From the first line to the last, copy the data below word for word.

* **Excerpted records**:

━━━━━━━━━━━━━━━━━━━━

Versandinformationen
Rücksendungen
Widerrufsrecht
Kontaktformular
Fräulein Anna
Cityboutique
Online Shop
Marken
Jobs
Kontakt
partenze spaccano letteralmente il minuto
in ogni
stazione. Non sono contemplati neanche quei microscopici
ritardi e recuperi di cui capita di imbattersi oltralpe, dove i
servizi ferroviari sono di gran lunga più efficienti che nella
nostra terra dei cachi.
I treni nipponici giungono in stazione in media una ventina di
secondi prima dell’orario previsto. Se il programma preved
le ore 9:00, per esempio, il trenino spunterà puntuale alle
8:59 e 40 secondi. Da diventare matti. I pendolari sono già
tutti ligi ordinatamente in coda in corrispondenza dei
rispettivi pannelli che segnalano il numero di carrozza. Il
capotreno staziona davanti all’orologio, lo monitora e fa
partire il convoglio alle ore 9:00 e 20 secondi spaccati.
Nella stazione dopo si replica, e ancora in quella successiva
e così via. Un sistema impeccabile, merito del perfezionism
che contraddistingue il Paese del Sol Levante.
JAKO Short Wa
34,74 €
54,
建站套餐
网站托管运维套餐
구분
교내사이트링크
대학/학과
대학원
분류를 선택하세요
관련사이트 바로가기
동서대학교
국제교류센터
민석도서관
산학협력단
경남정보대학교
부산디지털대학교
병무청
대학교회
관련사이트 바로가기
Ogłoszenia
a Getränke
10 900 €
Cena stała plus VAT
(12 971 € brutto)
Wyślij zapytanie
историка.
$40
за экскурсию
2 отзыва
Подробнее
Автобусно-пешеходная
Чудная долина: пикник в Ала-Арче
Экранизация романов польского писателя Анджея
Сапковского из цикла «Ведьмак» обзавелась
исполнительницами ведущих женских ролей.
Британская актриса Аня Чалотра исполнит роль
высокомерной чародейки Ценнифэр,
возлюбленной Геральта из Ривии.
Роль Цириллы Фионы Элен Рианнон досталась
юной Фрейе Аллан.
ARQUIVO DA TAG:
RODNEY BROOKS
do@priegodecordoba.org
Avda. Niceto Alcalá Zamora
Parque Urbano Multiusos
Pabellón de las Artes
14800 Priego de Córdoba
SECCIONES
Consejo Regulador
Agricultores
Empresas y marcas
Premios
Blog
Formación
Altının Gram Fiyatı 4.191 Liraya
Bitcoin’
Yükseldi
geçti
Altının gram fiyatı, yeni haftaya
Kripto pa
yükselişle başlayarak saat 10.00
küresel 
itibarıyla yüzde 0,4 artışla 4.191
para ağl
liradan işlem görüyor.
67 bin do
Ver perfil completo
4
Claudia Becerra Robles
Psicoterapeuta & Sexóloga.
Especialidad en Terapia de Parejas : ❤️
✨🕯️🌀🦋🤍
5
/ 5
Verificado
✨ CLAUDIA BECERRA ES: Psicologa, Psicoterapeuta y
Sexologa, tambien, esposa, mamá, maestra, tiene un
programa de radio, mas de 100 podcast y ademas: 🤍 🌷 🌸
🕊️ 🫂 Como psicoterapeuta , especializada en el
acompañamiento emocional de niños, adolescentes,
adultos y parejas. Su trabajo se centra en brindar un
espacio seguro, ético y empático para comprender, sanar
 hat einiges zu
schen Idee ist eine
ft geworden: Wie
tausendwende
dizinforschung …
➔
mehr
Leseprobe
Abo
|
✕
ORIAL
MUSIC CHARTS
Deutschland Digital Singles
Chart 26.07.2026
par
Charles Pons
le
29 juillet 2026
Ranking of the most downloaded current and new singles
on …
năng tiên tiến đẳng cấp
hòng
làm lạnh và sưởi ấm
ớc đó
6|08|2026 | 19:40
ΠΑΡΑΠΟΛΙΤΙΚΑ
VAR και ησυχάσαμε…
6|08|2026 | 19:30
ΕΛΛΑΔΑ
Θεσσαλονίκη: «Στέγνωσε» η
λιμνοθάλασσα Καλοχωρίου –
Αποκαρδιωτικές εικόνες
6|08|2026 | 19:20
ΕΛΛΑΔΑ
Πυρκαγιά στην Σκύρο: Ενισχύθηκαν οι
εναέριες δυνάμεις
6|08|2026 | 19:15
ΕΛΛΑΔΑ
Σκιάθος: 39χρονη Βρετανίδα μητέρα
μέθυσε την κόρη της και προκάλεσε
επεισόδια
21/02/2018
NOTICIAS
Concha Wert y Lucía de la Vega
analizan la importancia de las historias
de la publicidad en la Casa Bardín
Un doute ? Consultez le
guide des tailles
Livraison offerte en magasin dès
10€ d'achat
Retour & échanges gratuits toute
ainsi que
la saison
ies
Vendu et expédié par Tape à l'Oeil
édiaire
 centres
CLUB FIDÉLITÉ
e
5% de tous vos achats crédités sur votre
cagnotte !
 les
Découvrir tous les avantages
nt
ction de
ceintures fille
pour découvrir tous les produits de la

━━━━━━━━━━━━━━━━━━━━

* **Expected output**:
Versandinformationen
Rücksendungen
Widerrufsrecht
Kontaktformular
Fräulein Anna
Cityboutique
Online Shop
Marken
Jobs
Kontakt
partenze spaccano letteralmente il minuto
in ogni
stazione. Non sono contemplati neanche quei microscopici
ritardi e recuperi di cui capita di imbattersi oltralpe, dove i
servizi ferroviari sono di gran lunga più efficienti che nella
nostra terra dei cachi.
I treni nipponici giungono in stazione in media una ventina di
secondi prima dell’orario previsto. Se il programma preved
le ore 9:00, per esempio, il trenino spunterà puntuale alle
8:59 e 40 secondi. Da diventare matti. I pendolari sono già
tutti ligi ordinatamente in coda in corrispondenza dei
rispettivi pannelli che segnalano il numero di carrozza. Il
capotreno staziona davanti all’orologio, lo monitora e fa
partire il convoglio alle ore 9:00 e 20 secondi spaccati.
Nella stazione dopo si replica, e ancora in quella successiva
e così via. Un sistema impeccabile, merito del perfezionism
che contraddistingue il Paese del Sol Levante.
JAKO Short Wa
34,74 €
54,
建站套餐
网站托管运维套餐
구분
교내사이트링크
대학/학과
대학원
분류를 선택하세요
관련사이트 바로가기
동서대학교
국제교류센터
민석도서관
산학협력단
경남정보대학교
부산디지털대학교
병무청
대학교회
관련사이트 바로가기
Ogłoszenia
a Getränke
10 900 €
Cena stała plus VAT
(12 971 € brutto)
Wyślij zapytanie
историка.
$40
за экскурсию
2 отзыва
Подробнее
Автобусно-пешеходная
Чудная долина: пикник в Ала-Арче
Экранизация романов польского писателя Анджея
Сапковского из цикла «Ведьмак» обзавелась
исполнительницами ведущих женских ролей.
Британская актриса Аня Чалотра исполнит роль
высокомерной чародейки Ценнифэр,
возлюбленной Геральта из Ривии.
Роль Цириллы Фионы Элен Рианнон досталась
юной Фрейе Аллан.
ARQUIVO DA TAG:
RODNEY BROOKS
do@priegodecordoba.org
Avda. Niceto Alcalá Zamora
Parque Urbano Multiusos
Pabellón de las Artes
14800 Priego de Córdoba
SECCIONES
Consejo Regulador
Agricultores
Empresas y marcas
Premios
Blog
Formación
Altının Gram Fiyatı 4.191 Liraya
Bitcoin’
Yükseldi
geçti
Altının gram fiyatı, yeni haftaya
Kripto pa
yükselişle başlayarak saat 10.00
küresel 
itibarıyla yüzde 0,4 artışla 4.191
para ağl
liradan işlem görüyor.
67 bin do
Ver perfil completo
4
Claudia Becerra Robles
Psicoterapeuta & Sexóloga.
Especialidad en Terapia de Parejas : ❤️
✨🕯️🌀🦋🤍
5
/ 5
Verificado
✨ CLAUDIA BECERRA ES: Psicologa, Psicoterapeuta y
Sexologa, tambien, esposa, mamá, maestra, tiene un
programa de radio, mas de 100 podcast y ademas: 🤍 🌷 🌸
🕊️ 🫂 Como psicoterapeuta , especializada en el
acompañamiento emocional de niños, adolescentes,
adultos y parejas. Su trabajo se centra en brindar un
espacio seguro, ético y empático para comprender, sanar
 hat einiges zu
schen Idee ist eine
ft geworden: Wie
tausendwende
dizinforschung …
➔
mehr
Leseprobe
Abo
|
✕
ORIAL
MUSIC CHARTS
Deutschland Digital Singles
Chart 26.07.2026
par
Charles Pons
le
29 juillet 2026
Ranking of the most downloaded current and new singles
on …
năng tiên tiến đẳng cấp
hòng
làm lạnh và sưởi ấm
ớc đó
6|08|2026 | 19:40
ΠΑΡΑΠΟΛΙΤΙΚΑ
VAR και ησυχάσαμε…
6|08|2026 | 19:30
ΕΛΛΑΔΑ
Θεσσαλονίκη: «Στέγνωσε» η
λιμνοθάλασσα Καλοχωρίου –
Αποκαρδιωτικές εικόνες
6|08|2026 | 19:20
ΕΛΛΑΔΑ
Πυρκαγιά στην Σκύρο: Ενισχύθηκαν οι
εναέριες δυνάμεις
6|08|2026 | 19:15
ΕΛΛΑΔΑ
Σκιάθος: 39χρονη Βρετανίδα μητέρα
μέθυσε την κόρη της και προκάλεσε
επεισόδια
21/02/2018
NOTICIAS
Concha Wert y Lucía de la Vega
analizan la importancia de las historias
de la publicidad en la Casa Bardín
Un doute ? Consultez le
guide des tailles
Livraison offerte en magasin dès
10€ d'achat
Retour & échanges gratuits toute
ainsi que
la saison
ies
Vendu et expédié par Tape à l'Oeil
édiaire
 centres
CLUB FIDÉLITÉ
e
5% de tous vos achats crédités sur votre
cagnotte !
 les
Découvrir tous les avantages
nt
ction de
ceintures fille
pour découvrir tous les produits de la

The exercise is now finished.